Collected data entries
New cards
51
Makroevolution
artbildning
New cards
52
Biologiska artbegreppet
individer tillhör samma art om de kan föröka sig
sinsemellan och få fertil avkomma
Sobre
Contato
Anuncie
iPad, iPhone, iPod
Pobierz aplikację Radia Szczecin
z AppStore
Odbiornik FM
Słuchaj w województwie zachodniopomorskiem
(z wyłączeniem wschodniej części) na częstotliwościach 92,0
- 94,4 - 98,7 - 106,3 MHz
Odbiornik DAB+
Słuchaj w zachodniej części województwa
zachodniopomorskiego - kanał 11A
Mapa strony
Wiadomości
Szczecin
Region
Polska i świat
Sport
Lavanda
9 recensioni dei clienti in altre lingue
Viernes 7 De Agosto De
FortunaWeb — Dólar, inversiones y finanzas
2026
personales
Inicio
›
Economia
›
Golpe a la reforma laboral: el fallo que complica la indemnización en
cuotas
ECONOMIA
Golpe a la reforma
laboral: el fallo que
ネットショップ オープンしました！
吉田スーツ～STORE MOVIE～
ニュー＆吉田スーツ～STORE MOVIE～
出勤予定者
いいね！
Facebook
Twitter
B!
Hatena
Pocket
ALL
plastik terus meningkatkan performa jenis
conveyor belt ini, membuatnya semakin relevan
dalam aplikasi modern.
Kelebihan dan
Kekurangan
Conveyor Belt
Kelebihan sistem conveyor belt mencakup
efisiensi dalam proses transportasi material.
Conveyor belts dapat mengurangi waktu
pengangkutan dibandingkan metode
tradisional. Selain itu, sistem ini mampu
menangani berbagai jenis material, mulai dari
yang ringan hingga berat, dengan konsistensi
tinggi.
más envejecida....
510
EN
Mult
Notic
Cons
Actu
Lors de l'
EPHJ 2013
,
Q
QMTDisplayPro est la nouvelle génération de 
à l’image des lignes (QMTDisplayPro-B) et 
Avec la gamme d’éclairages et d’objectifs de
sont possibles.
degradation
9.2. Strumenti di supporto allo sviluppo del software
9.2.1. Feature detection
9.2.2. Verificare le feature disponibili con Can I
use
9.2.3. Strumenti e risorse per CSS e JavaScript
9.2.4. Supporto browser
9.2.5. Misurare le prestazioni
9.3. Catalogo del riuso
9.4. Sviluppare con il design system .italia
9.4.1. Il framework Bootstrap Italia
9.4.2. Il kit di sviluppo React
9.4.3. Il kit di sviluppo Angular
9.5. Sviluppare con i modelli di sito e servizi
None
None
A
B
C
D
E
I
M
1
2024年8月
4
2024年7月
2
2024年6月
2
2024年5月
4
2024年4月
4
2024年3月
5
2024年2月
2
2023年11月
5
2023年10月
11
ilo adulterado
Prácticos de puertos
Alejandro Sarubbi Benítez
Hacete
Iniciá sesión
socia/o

> [Exercise objective]
Reproduce every line of the listing above word for word, keeping the original order and line breaks.

> [Response to the task]
New cards
51
Makroevolution
artbildning
New cards
52
Biologiska artbegreppet
individer tillhör samma art om de kan föröka sig
sinsemellan och få fertil avkomma
Sobre
Contato
Anuncie
iPad, iPhone, iPod
Pobierz aplikację Radia Szczecin
z AppStore
Odbiornik FM
Słuchaj w województwie zachodniopomorskiem
(z wyłączeniem wschodniej części) na częstotliwościach 92,0
- 94,4 - 98,7 - 106,3 MHz
Odbiornik DAB+
Słuchaj w zachodniej części województwa
zachodniopomorskiego - kanał 11A
Mapa strony
Wiadomości
Szczecin
Region
Polska i świat
Sport
Lavanda
9 recensioni dei clienti in altre lingue
Viernes 7 De Agosto De
FortunaWeb — Dólar, inversiones y finanzas
2026
personales
Inicio
›
Economia
›
Golpe a la reforma laboral: el fallo que complica la indemnización en
cuotas
ECONOMIA
Golpe a la reforma
laboral: el fallo que
ネットショップ オープンしました！
吉田スーツ～STORE MOVIE～
ニュー＆吉田スーツ～STORE MOVIE～
出勤予定者
いいね！
Facebook
Twitter
B!
Hatena
Pocket
ALL
plastik terus meningkatkan performa jenis
conveyor belt ini, membuatnya semakin relevan
dalam aplikasi modern.
Kelebihan dan
Kekurangan
Conveyor Belt
Kelebihan sistem conveyor belt mencakup
efisiensi dalam proses transportasi material.
Conveyor belts dapat mengurangi waktu
pengangkutan dibandingkan metode
tradisional. Selain itu, sistem ini mampu
menangani berbagai jenis material, mulai dari
yang ringan hingga berat, dengan konsistensi
tinggi.
más envejecida....
510
EN
Mult
Notic
Cons
Actu
Lors de l'
EPHJ 2013
,
Q
QMTDisplayPro est la nouvelle génération de 
à l’image des lignes (QMTDisplayPro-B) et 
Avec la gamme d’éclairages et d’objectifs de
sont possibles.
degradation
9.2. Strumenti di supporto allo sviluppo del software
9.2.1. Feature detection
9.2.2. Verificare le feature disponibili con Can I
use
9.2.3. Strumenti e risorse per CSS e JavaScript
9.2.4. Supporto browser
9.2.5. Misurare le prestazioni
9.3. Catalogo del riuso
9.4. Sviluppare con il design system .italia
9.4.1. Il framework Bootstrap Italia
9.4.2. Il kit di sviluppo React
9.4.3. Il kit di sviluppo Angular
9.5. Sviluppare con i modelli di sito e servizi
None
None
A
B
C
D
E
I
M
1
2024年8月
4
2024年7月
2
2024年6月
2
2024年5月
4
2024年4月
4
2024年3月
5
2024年2月
2
2023年11月
5
2023年10月
11
ilo adulterado
Prácticos de puertos
Alejandro Sarubbi Benítez
Hacete
Iniciá sesión
socia/o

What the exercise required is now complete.